__What you have to do__.
Copy out every record below, word for word.
** begin **
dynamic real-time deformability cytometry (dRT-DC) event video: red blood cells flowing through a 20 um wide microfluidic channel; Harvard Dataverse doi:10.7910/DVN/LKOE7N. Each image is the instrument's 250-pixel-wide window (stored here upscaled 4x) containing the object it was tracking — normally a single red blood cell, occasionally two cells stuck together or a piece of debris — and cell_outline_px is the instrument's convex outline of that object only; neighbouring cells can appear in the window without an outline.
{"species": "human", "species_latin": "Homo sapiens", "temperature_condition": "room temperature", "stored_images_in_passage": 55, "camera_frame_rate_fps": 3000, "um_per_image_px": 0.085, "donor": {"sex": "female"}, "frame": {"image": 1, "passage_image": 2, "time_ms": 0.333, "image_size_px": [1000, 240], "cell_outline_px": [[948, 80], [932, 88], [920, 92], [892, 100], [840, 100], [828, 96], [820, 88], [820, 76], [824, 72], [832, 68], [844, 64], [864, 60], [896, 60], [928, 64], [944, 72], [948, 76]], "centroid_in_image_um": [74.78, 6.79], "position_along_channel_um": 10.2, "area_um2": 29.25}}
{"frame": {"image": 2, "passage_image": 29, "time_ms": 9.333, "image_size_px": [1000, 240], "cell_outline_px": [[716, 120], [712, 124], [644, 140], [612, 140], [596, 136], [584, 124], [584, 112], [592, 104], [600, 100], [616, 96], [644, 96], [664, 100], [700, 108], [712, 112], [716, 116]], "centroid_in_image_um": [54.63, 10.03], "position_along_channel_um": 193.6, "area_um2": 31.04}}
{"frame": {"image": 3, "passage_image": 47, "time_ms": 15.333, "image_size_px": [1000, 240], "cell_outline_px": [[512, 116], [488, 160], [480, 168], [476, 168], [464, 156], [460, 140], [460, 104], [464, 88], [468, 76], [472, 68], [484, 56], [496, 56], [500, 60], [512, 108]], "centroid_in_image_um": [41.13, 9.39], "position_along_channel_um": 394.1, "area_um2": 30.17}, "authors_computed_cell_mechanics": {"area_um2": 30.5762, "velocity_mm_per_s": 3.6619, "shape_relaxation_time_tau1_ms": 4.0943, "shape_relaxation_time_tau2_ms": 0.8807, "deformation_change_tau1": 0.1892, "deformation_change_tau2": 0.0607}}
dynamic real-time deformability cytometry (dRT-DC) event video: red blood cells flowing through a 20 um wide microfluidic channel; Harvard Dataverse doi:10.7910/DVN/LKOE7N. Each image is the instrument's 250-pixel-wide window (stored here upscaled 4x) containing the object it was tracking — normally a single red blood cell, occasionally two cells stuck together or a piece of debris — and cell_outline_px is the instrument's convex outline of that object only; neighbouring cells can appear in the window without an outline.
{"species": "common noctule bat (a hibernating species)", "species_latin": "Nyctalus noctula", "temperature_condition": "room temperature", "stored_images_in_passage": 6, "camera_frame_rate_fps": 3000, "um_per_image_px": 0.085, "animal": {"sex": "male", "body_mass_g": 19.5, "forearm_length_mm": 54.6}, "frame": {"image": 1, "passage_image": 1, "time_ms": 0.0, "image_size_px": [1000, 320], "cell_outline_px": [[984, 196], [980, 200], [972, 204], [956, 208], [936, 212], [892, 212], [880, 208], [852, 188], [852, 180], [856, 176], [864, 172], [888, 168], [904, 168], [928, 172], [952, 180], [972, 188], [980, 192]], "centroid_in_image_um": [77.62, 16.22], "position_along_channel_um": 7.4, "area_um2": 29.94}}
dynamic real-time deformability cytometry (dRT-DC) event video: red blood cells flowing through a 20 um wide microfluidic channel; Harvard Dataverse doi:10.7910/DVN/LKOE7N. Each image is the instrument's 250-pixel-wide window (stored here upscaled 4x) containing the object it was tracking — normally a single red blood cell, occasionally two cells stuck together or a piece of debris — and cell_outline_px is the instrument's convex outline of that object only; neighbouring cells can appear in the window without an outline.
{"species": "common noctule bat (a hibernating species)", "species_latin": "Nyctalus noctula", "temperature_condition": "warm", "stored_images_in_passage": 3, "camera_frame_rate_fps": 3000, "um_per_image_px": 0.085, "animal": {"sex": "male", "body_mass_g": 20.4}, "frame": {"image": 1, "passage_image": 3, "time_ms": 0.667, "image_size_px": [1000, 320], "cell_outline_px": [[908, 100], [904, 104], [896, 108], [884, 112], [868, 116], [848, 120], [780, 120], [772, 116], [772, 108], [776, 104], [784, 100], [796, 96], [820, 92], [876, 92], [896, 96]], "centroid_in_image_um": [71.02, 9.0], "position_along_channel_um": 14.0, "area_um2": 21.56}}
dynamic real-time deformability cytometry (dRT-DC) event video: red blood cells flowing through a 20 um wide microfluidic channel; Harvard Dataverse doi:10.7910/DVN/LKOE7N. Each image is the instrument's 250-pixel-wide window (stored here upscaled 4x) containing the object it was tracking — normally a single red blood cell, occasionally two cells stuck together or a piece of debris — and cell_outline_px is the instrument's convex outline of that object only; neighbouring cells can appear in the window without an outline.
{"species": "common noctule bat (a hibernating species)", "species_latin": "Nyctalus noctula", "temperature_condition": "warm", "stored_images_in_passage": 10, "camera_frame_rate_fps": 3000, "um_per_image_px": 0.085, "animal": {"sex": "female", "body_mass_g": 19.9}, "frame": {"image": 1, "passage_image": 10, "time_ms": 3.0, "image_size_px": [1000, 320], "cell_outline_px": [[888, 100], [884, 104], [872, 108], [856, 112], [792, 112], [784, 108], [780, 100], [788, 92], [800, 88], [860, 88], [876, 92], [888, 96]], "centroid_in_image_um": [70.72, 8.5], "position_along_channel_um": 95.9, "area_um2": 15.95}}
** end **
__Expected output__.
dynamic real-time deformability cytometry (dRT-DC) event video: red blood cells flowing through a 20 um wide microfluidic channel; Harvard Dataverse doi:10.7910/DVN/LKOE7N. Each image is the instrument's 250-pixel-wide window (stored here upscaled 4x) containing the object it was tracking — normally a single red blood cell, occasionally two cells stuck together or a piece of debris — and cell_outline_px is the instrument's convex outline of that object only; neighbouring cells can appear in the window without an outline.
{"species": "human", "species_latin": "Homo sapiens", "temperature_condition": "room temperature", "stored_images_in_passage": 55, "camera_frame_rate_fps": 3000, "um_per_image_px": 0.085, "donor": {"sex": "female"}, "frame": {"image": 1, "passage_image": 2, "time_ms": 0.333, "image_size_px": [1000, 240], "cell_outline_px": [[948, 80], [932, 88], [920, 92], [892, 100], [840, 100], [828, 96], [820, 88], [820, 76], [824, 72], [832, 68], [844, 64], [864, 60], [896, 60], [928, 64], [944, 72], [948, 76]], "centroid_in_image_um": [74.78, 6.79], "position_along_channel_um": 10.2, "area_um2": 29.25}}
{"frame": {"image": 2, "passage_image": 29, "time_ms": 9.333, "image_size_px": [1000, 240], "cell_outline_px": [[716, 120], [712, 124], [644, 140], [612, 140], [596, 136], [584, 124], [584, 112], [592, 104], [600, 100], [616, 96], [644, 96], [664, 100], [700, 108], [712, 112], [716, 116]], "centroid_in_image_um": [54.63, 10.03], "position_along_channel_um": 193.6, "area_um2": 31.04}}
{"frame": {"image": 3, "passage_image": 47, "time_ms": 15.333, "image_size_px": [1000, 240], "cell_outline_px": [[512, 116], [488, 160], [480, 168], [476, 168], [464, 156], [460, 140], [460, 104], [464, 88], [468, 76], [472, 68], [484, 56], [496, 56], [500, 60], [512, 108]], "centroid_in_image_um": [41.13, 9.39], "position_along_channel_um": 394.1, "area_um2": 30.17}, "authors_computed_cell_mechanics": {"area_um2": 30.5762, "velocity_mm_per_s": 3.6619, "shape_relaxation_time_tau1_ms": 4.0943, "shape_relaxation_time_tau2_ms": 0.8807, "deformation_change_tau1": 0.1892, "deformation_change_tau2": 0.0607}}
dynamic real-time deformability cytometry (dRT-DC) event video: red blood cells flowing through a 20 um wide microfluidic channel; Harvard Dataverse doi:10.7910/DVN/LKOE7N. Each image is the instrument's 250-pixel-wide window (stored here upscaled 4x) containing the object it was tracking — normally a single red blood cell, occasionally two cells stuck together or a piece of debris — and cell_outline_px is the instrument's convex outline of that object only; neighbouring cells can appear in the window without an outline.
{"species": "common noctule bat (a hibernating species)", "species_latin": "Nyctalus noctula", "temperature_condition": "room temperature", "stored_images_in_passage": 6, "camera_frame_rate_fps": 3000, "um_per_image_px": 0.085, "animal": {"sex": "male", "body_mass_g": 19.5, "forearm_length_mm": 54.6}, "frame": {"image": 1, "passage_image": 1, "time_ms": 0.0, "image_size_px": [1000, 320], "cell_outline_px": [[984, 196], [980, 200], [972, 204], [956, 208], [936, 212], [892, 212], [880, 208], [852, 188], [852, 180], [856, 176], [864, 172], [888, 168], [904, 168], [928, 172], [952, 180], [972, 188], [980, 192]], "centroid_in_image_um": [77.62, 16.22], "position_along_channel_um": 7.4, "area_um2": 29.94}}
dynamic real-time deformability cytometry (dRT-DC) event video: red blood cells flowing through a 20 um wide microfluidic channel; Harvard Dataverse doi:10.7910/DVN/LKOE7N. Each image is the instrument's 250-pixel-wide window (stored here upscaled 4x) containing the object it was tracking — normally a single red blood cell, occasionally two cells stuck together or a piece of debris — and cell_outline_px is the instrument's convex outline of that object only; neighbouring cells can appear in the window without an outline.
{"species": "common noctule bat (a hibernating species)", "species_latin": "Nyctalus noctula", "temperature_condition": "warm", "stored_images_in_passage": 3, "camera_frame_rate_fps": 3000, "um_per_image_px": 0.085, "animal": {"sex": "male", "body_mass_g": 20.4}, "frame": {"image": 1, "passage_image": 3, "time_ms": 0.667, "image_size_px": [1000, 320], "cell_outline_px": [[908, 100], [904, 104], [896, 108], [884, 112], [868, 116], [848, 120], [780, 120], [772, 116], [772, 108], [776, 104], [784, 100], [796, 96], [820, 92], [876, 92], [896, 96]], "centroid_in_image_um": [71.02, 9.0], "position_along_channel_um": 14.0, "area_um2": 21.56}}
dynamic real-time deformability cytometry (dRT-DC) event video: red blood cells flowing through a 20 um wide microfluidic channel; Harvard Dataverse doi:10.7910/DVN/LKOE7N. Each image is the instrument's 250-pixel-wide window (stored here upscaled 4x) containing the object it was tracking — normally a single red blood cell, occasionally two cells stuck together or a piece of debris — and cell_outline_px is the instrument's convex outline of that object only; neighbouring cells can appear in the window without an outline.
{"species": "common noctule bat (a hibernating species)", "species_latin": "Nyctalus noctula", "temperature_condition": "warm", "stored_images_in_passage": 10, "camera_frame_rate_fps": 3000, "um_per_image_px": 0.085, "animal": {"sex": "female", "body_mass_g": 19.9}, "frame": {"image": 1, "passage_image": 10, "time_ms": 3.0, "image_size_px": [1000, 320], "cell_outline_px": [[888, 100], [884, 104], [872, 108], [856, 112], [792, 112], [784, 108], [780, 100], [788, 92], [800, 88], [860, 88], [876, 92], [888, 96]], "centroid_in_image_um": [70.72, 8.5], "position_along_channel_um": 95.9, "area_um2": 15.95}}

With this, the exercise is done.